== Exercise material
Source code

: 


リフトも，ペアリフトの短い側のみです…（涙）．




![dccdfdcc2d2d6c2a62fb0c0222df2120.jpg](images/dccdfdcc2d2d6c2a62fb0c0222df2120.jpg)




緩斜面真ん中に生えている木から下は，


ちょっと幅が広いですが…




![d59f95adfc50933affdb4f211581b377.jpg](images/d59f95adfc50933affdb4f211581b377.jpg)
====
▶ _Aim of the exercise_
Locate each line in the items that contains the string "images", treating uppercase and lowercase as distinct, and copy every such line.

▶ _Your response_
![dccdfdcc2d2d6c2a62fb0c0222df2120.jpg](images/dccdfdcc2d2d6c2a62fb0c0222df2120.jpg)
![d59f95adfc50933affdb4f211581b377.jpg](images/d59f95adfc50933affdb4f211581b377.jpg)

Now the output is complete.